A agência se torna ainda mais emblemática por envolver a protagonista vivida por Lupita Nyongo’o. Ela toma a dianteira na luta contra seus antagonistas, apresenta uma verdadeira camada dramática com um conflito que se revela aos poucos e surpreendentemente e tem seu comportamento ilustrado pela seguinte frase do marido “Ela sabe o que fazer”. Em relação a isso, também é curioso perceber como Gabe Wilson simplesmente aceita que a resolução dos conflitos depende de sua esposa e que ele não teria condições de fazer o mesmo que ela (no clímax, ele se senta na ambulância junto da filha, enquanto Adelaide vai até o mundo inferior resgatar o filho e enfrentar sua outra versão). Assim, Jordan Peele reafirma que, usando as definições de Robin Coleman em seu livro, está fazendo filmes negros de terror e tratando de relações raciais, negritude e outras condições sociais da contemporaneidade.

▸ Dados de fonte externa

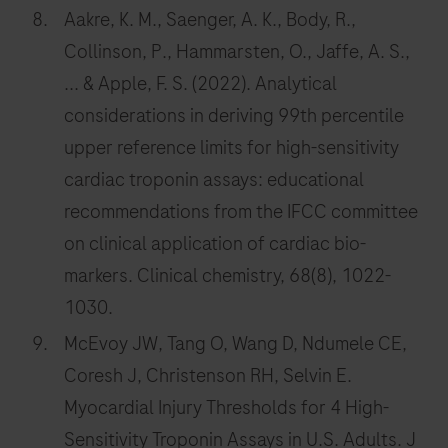
Aakre, K. M., Saenger, A. K., Body, R.,
Collinson, P., Hammarsten, O., Jaffe, A. S.,
... & Apple, F. S. (2022). Analytical
considerations in deriving 99th percentile
upper reference limits for high-sensitivity
cardiac troponin assays: educational
recommendations from the IFCC committee
on clinical application of cardiac bio-
markers. Clinical chemistry, 68(8), 1022-
1030.
McEvoy JW, Tang O, Wang D, Ndumele CE,
Coresh J, Christenson RH, Selvin E.
Myocardial Injury Thresholds for 4 High-
Sensitivity Troponin Assays in U.S. Adults. J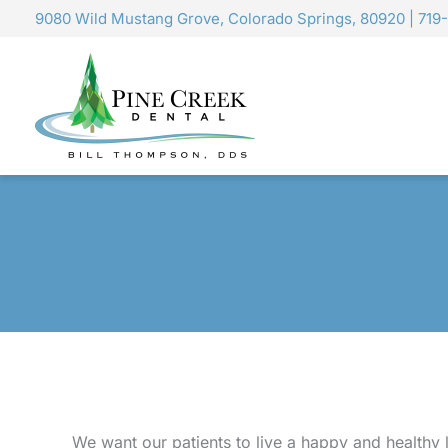
Skip
9080 Wild Mustang Grove, Colorado Springs, 80920
|
719
to
content
We want our patients to live a happy and healthy 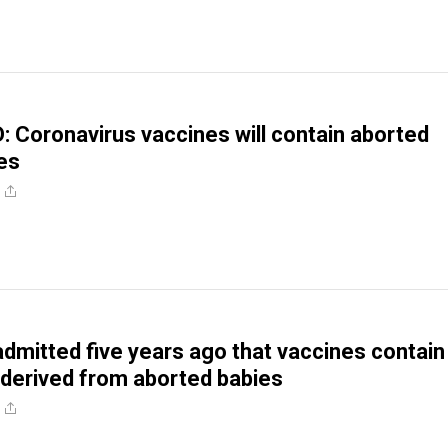
Coronavirus vaccines will contain aborted
es
mitted five years ago that vaccines contain
 derived from aborted babies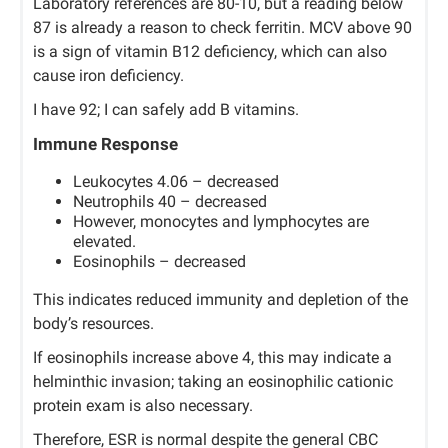
Laboratory references are 80-10, but a reading below
87 is already a reason to check ferritin. MCV above 90
is a sign of vitamin B12 deficiency, which can also
cause iron deficiency.
I have 92; I can safely add B vitamins.
Immune Response
Leukocytes 4.06 – decreased
Neutrophils 40 – decreased
However, monocytes and lymphocytes are
elevated.
Eosinophils – decreased
This indicates reduced immunity and depletion of the
body’s resources.
If eosinophils increase above 4, this may indicate a
helminthic invasion; taking an eosinophilic cationic
protein exam is also necessary.
Therefore, ESR is normal despite the general CBC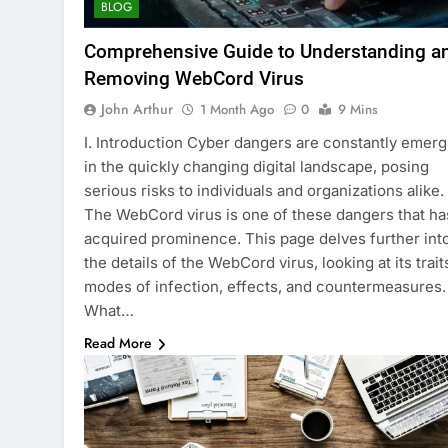
BLOG
Comprehensive Guide to Understanding a
Removing WebCord Virus
John Arthur
1 Month Ago
0
9 Mins
I. Introduction Cyber dangers are constantly emerg
in the quickly changing digital landscape, posing
serious risks to individuals and organizations alike.
The WebCord virus is one of these dangers that ha
acquired prominence. This page delves further int
the details of the WebCord virus, looking at its trait
modes of infection, effects, and countermeasures.
What…
Read More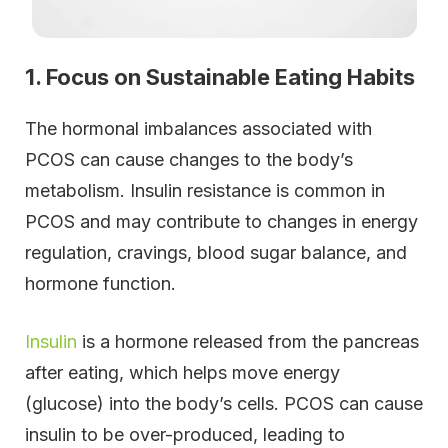
1. Focus on Sustainable Eating Habits
The hormonal imbalances associated with
PCOS can cause changes to the body’s
metabolism. Insulin resistance is common in
PCOS and may contribute to changes in energy
regulation, cravings, blood sugar balance, and
hormone function.
Insulin
is a hormone released from the pancreas
after eating, which helps move energy
(glucose) into the body’s cells. PCOS can cause
insulin to be over-produced, leading to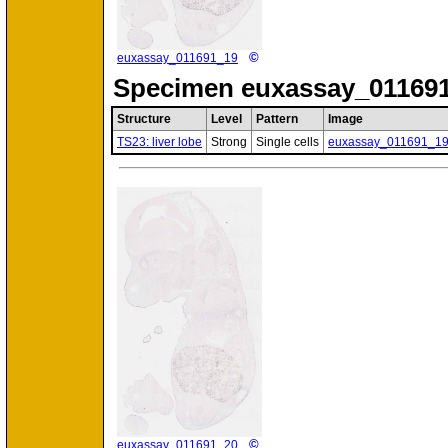
©
euxassay_011691_19
Specimen
euxassay_011691
Structure
Level
Pattern
Image
TS23: liver lobe
Strong
Single cells
euxassay_011691_1
©
euxassay_011691_20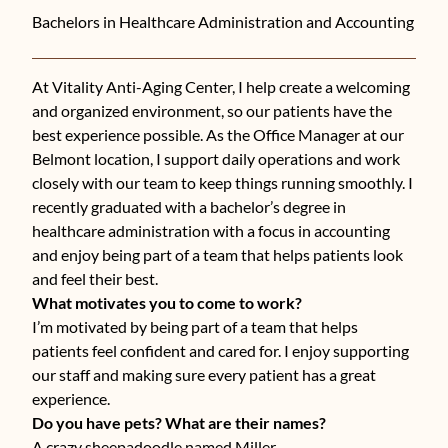
Bachelors in Healthcare Administration and Accounting
At Vitality Anti-Aging Center, I help create a welcoming
and organized environment, so our patients have the
best experience possible. As the Office Manager at our
Belmont location, I support daily operations and work
closely with our team to keep things running smoothly. I
recently graduated with a bachelor’s degree in
healthcare administration with a focus in accounting
and enjoy being part of a team that helps patients look
and feel their best.
What motivates you to come to work?
I’m motivated by being part of a team that helps
patients feel confident and cared for. I enjoy supporting
our staff and making sure every patient has a great
experience.
Do you have pets? What are their names?
A crazy sheepadoodle named Miller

“Corra!” e “Nós” podem ajudar a rejuvenescer o gênero atualmente por diferentes razões. Nenhuma delas girando em torno das supostas implicações que vem junto com o uso do termo “pós-terror”, pois eles não precisariam se gourmetizar com posturas elitistas nem sugerir uma reinvenção que, na realidade, é o diálogo com práticas já feitas anteriormente. Esses dois projetos de Jordan Peele nos fazem lembrar que o terror já há bastante tempo utiliza metáforas sociais, políticas e filosóficas para criar suas histórias e impactar o espectador; bebe de fontes diversas quanto a estilos e abordagens e rompe com estereótipos e representações identitárias simplificadoras. A experiência não precisa ser, necessária e integralmente, prazerosa, divertida e preenchida com sentimentos positivos para se colocar como poderosa e complexa.
Terror é enfrentamento de questões sociais. Terror é diálogo com outros gêneros. Terror é quebra de preconceitos e discursos hegemônicos. Terror é um conjunto de olhares. De Chris. De Adelaide. De Jordan Peele.